Schon solche Momente sind es wert, sich aus dem virtuellen Entertainment-Raum zurück ins Leben begeben zu haben - für die Menschen im Saal, noch viel mehr aber für den Künstler. Der, zum allseitigen Vergnügen, nicht nur mit flinker Zunge, sondern auch noch mit flinken Fingern unterwegs ist und sich als Großmeister des Boogie-Woogie beweist. So gut macht er das, dass dem Publikum eigentlich zwei Auftritte zum Preis von einem gegönnt sind, in Personalunion von Wort- und Klavierspieler Schmitt.

Sein Repertoire besteht gleichermaßen aus eigenen Titeln wie aus Klassikern der Blues-Geschichte.
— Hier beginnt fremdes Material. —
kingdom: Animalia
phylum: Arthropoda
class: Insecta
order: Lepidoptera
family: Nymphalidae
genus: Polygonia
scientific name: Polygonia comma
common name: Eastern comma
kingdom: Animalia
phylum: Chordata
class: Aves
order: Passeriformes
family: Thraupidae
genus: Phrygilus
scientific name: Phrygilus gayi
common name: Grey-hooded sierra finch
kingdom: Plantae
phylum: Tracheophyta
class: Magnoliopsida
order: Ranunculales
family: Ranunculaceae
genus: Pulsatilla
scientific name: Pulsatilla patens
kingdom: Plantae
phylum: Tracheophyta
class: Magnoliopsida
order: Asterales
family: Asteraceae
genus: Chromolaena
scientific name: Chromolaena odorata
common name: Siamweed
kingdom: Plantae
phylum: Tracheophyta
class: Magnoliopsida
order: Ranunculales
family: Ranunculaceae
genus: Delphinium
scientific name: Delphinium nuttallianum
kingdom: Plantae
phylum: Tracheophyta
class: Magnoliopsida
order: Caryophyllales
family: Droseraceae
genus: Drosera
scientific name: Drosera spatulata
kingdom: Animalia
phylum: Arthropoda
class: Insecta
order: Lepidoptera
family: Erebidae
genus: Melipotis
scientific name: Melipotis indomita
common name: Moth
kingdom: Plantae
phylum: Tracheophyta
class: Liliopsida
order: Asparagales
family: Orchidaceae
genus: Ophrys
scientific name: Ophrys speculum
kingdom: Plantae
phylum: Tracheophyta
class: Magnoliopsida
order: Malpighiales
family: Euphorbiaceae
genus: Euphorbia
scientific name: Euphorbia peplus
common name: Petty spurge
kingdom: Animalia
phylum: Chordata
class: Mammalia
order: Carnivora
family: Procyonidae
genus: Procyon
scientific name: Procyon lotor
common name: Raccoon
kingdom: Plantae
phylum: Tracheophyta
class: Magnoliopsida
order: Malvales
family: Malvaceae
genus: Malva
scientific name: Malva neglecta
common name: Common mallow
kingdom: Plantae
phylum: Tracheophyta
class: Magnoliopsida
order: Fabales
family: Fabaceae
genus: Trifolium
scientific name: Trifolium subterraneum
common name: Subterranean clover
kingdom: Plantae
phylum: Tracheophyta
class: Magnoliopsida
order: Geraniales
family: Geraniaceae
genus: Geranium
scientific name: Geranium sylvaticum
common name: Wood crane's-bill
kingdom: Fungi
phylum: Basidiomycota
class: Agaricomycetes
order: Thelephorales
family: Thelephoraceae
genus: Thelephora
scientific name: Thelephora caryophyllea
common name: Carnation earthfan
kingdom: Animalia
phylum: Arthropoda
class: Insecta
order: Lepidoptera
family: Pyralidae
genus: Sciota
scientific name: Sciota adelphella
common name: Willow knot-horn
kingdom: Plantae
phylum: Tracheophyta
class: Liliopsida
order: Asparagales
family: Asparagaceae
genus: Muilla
Wie er den 95 Jahre alten "Honky Tonk Train Blues" per Basshand ins Hier und Heute rollen lässt, ist eine pianistische Liebeserklärung an Meade Lux Lewis. Als wahre Tempoorgie erweisen sich sein "Handful of Keys" von Fats Waller und sein "Tico tico", bei denen die Hände über die Tastatur zu fliegen scheinen, als hätten sie ihren eigenen Willen. In seinen eigenen Stücken trillert er einmal in der obersten Oktav mit einer Geschwindigkeit, dass sich die Schallwellen in einen flirrenden Wind verwandeln.

Kultur in Ebersberg: Der Künstler beweist sich auch als Großmeister des Boogie-Woogie.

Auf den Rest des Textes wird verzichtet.